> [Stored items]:
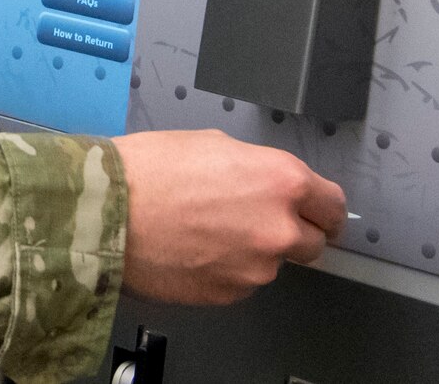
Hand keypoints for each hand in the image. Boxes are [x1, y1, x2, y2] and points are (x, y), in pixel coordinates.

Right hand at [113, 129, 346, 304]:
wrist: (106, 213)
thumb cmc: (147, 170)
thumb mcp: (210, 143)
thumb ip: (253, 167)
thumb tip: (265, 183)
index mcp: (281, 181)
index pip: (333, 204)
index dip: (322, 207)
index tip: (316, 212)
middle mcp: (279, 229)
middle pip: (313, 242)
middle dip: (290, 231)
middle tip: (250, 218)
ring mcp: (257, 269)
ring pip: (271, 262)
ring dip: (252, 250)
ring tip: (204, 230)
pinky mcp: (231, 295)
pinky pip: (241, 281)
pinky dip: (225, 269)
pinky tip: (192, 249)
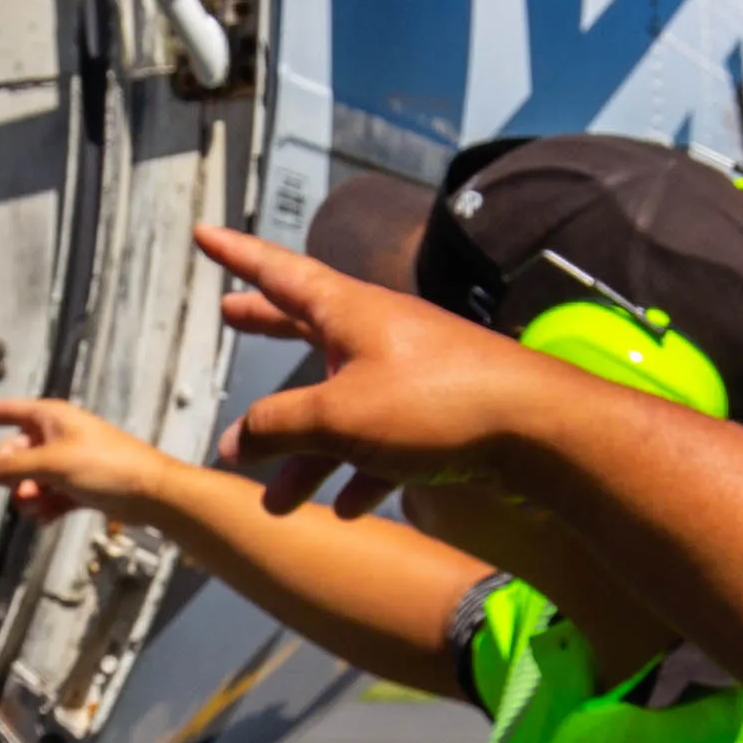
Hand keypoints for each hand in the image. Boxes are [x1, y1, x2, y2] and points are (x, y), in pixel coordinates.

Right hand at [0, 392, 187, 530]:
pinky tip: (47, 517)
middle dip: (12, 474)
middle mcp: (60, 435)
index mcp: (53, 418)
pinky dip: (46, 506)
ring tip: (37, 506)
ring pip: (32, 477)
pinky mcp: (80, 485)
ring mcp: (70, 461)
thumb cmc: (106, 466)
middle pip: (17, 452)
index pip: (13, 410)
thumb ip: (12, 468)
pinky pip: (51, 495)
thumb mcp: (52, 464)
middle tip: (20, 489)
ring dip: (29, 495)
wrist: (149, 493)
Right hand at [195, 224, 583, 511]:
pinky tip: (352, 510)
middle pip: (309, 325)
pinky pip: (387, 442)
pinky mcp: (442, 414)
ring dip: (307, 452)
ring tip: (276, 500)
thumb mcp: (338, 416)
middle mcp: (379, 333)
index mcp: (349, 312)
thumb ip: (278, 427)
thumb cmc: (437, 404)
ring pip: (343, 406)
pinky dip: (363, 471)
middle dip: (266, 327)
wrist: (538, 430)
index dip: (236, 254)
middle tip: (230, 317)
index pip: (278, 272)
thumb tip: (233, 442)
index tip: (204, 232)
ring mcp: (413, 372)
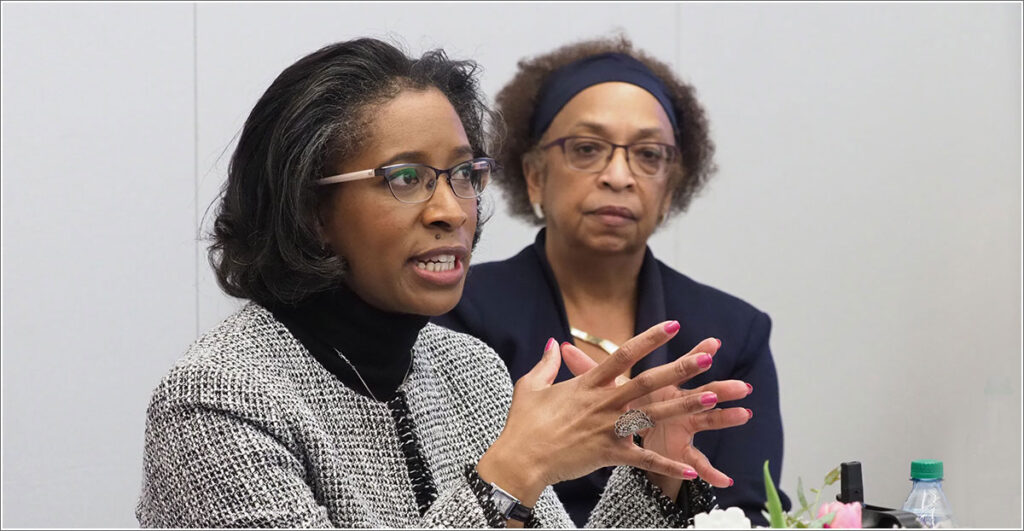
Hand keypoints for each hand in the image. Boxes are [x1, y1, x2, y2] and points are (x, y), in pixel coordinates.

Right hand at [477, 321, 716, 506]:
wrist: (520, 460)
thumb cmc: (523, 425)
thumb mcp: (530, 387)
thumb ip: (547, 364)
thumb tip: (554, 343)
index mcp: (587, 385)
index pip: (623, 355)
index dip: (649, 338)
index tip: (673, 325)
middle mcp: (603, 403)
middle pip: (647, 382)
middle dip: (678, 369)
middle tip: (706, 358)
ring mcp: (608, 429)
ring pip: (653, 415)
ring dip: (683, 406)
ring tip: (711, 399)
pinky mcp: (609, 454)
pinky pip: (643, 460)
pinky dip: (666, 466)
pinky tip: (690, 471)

> [Task prompt]:
Whenever a line above has the word "Right" in it, copy that line.

> [Solution below]:
Right hand at [113, 129, 346, 304]:
Right hand at [0, 392, 187, 530]:
Right hand at [195, 224, 583, 511]:
Right hand at [477, 321, 716, 506]:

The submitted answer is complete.